## Text segment
┌──
I heard it first on Facebook, it sounded so sublime. A virtual world beyond what we see in space and time. A place where we could live and work and play. A digital dream where anything was okay. But now AI's killed the Metaverse. and we never saw it coming at all. AI killed the Metaverse. And now we're left with nothing at all.
Remember the Metaverse? That place that resembled Second Life but which was actually many places (Meta Multiverse?) and where you could use VR, and where the avatars didn't have any legs? What's happened to it? I think the buzz around ChatGPT, MidJourney, and all things AI has basically killed it off as anything to get excited about. To use Gartner hype-cycle-speak, the Metaverse is probably languishing in the Trough of Disillusionment with little chance of dragging itself up the Slope of Enlightenment.
It doesn't surprise me. Although, I briefly got excited that the initial flicker of virtual worlds becoming the next big thing again, the fire was never fully lit. The Metaverse played hard to get and try as I did to understand where to go, it was never very clear. Unlike those heady days when Second Life captured people's attention back in 2007, the Metaverse never had one clear meeting place. And why didn't the avatars have legs?
It was floundering late last year, with Forbes asking 'What happened to the Metaverse dream?' :
"Much of the world is stumped on the idea of the “metaverse dream,” where our real world would merge seamlessly with a virtual 3-D world. This would be an entirely new type of wireless wearable platform—a quantum jump from our current handheld or desktop 2-D computing world."
In this Wall Street Joirnal Tech Briefing debate, 'Can the Metaverse live up to its hype?', for my money, the best arguments were said by Phil Libin who doesn't think the Metaverse will realise its potential:
"I think the Facebok vision of the Metaverse is...so stupid it makes me sad. It accomplishes nothing. If yu're having a hard time understanding...what is it we are doing? What does this accomplish? Sometimes the emperor really doesn't have any clothes..."
...and...
"Now more than at any other time in history, it's time to invest in the real world and really just not try to figure out what we can do with a piece of plastic duct taped to our face...I think VR is a dead-end. I think there are certian experiences that make sense in VR. Those experiences are few. Those experiences are far-between. Those experiences have been with us for twenty years. There hasn't been meaningful innovation in VR and there won't be, because there's this fallacy that what people want is more immersion, and actually people don't want immersion most of the time. That's why most of us spend most of our time in the least immersive devices possible...our phones. Instead of sitting in front of big TVs. That's why 3-D movies, which have been around since the 60's have not replaced normal movies."
└──
## Data shown
┌──
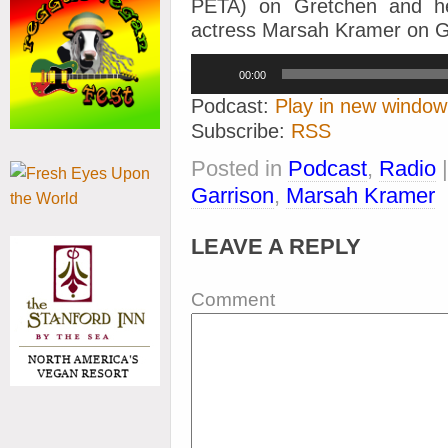
PETA) on Gretchen and her
actress Marsah Kramer on Gr
Audio
00:00
Player
Podcast:
Play in new window
Subscribe:
RSS
Posted in
Podcast
,
Radio
Garrison
,
Marsah Kramer
LEAVE A REPLY
Comment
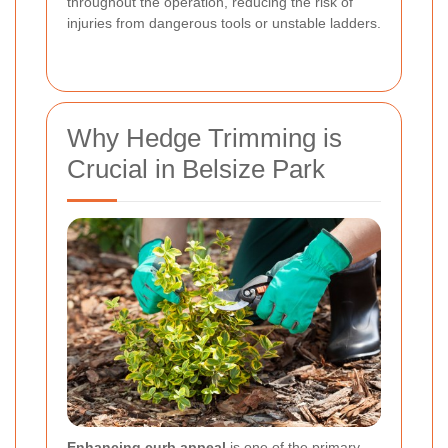
throughout the operation, reducing the risk of
injuries from dangerous tools or unstable ladders.
Why Hedge Trimming is
Crucial in Belsize Park
Enhancing curb appeal
is one of the primary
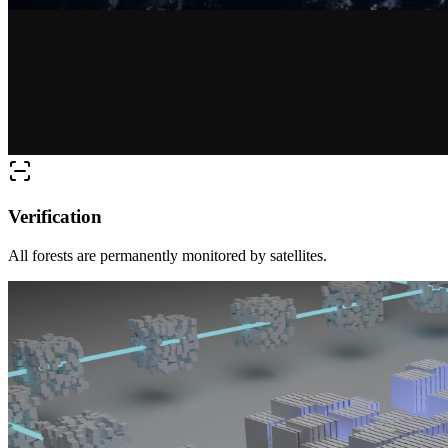
Verification
All forests are permanently monitored by satellites.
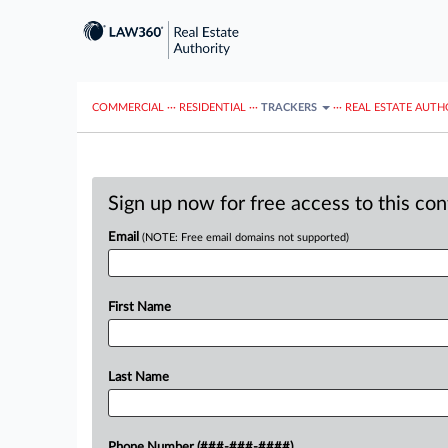
COMMERCIAL
···
RESIDENTIAL
···
TRACKERS
···
REAL ESTATE AUTH
Sign up now for free access to this co
Email
(NOTE: Free email domains not supported)
First Name
Last Name
Phone Number (###-###-####)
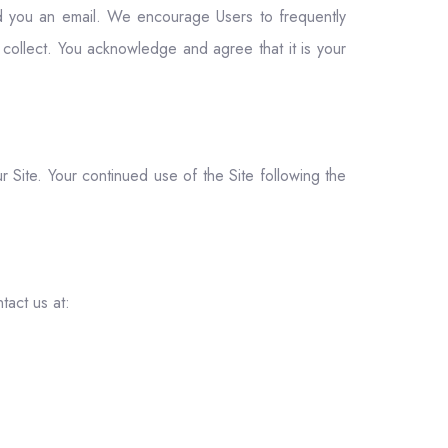
end you an email. We encourage Users to frequently
collect. You acknowledge and agree that it is your
ur Site. Your continued use of the Site following the
tact us at:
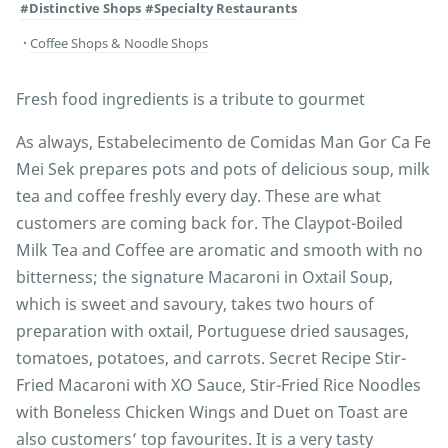
#Distinctive Shops
#Specialty Restaurants
Coffee Shops & Noodle Shops
Fresh food ingredients is a tribute to gourmet
As always, Estabelecimento de Comidas Man Gor Ca Fe
Mei Sek prepares pots and pots of delicious soup, milk
tea and coffee freshly every day. These are what
customers are coming back for. The Claypot-Boiled
Milk Tea and Coffee are aromatic and smooth with no
bitterness; the signature Macaroni in Oxtail Soup,
which is sweet and savoury, takes two hours of
preparation with oxtail, Portuguese dried sausages,
tomatoes, potatoes, and carrots. Secret Recipe Stir-
Fried Macaroni with XO Sauce, Stir-Fried Rice Noodles
with Boneless Chicken Wings and Duet on Toast are
also customers’ top favourites. It is a very tasty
└──
## Activity
Please carry on the piece about the Metaverse's decline, not the data, starting right after its last sentence.

## Expected output
Since then, we have seen such an huge explosion of interest in Artifical Intelligence generators, both image and text, that almost everyone seems to have turned their back on the Metaverse promise. 'Is the Metaverse already dead?' asks the Fast Company:
"What if the next big thing never quite becomes the next big thing? Why? Generative AI just stole its thunder. All along, plenty of observers have refused to buy into the irrational exuberance over the Metaverse. But I can't imagine anyone spending a few minutes fooling around with Open AI's ChatGPT...and concluding that generative AI is...something that requires another decade of work before it'll matter. The technology might fail to live up to 90% of its promise. It could create more problems than it solves. But it's still going to have a sprawling impact on our lives, starting this year."
The Financial Times in February this year asked Whaever happened to the Metaverse?
"So unenthusiastic are Meta’s own investors about the idea that chief executive Mark Zuckerberg was recently forced to say that the metaverse is “not the majority of what we’re doing”. These days, he’s talking more about efficiency than the metaverse...Where did it all go wrong? The metaverse has a couple of major problems. The first is that nobody seems to be able to agree on what it is — even the people setting themselves up as the leaders of our new fantastical future can’t seem to come up with a common definition. The Metaverse never really began - and yet, it's already over. .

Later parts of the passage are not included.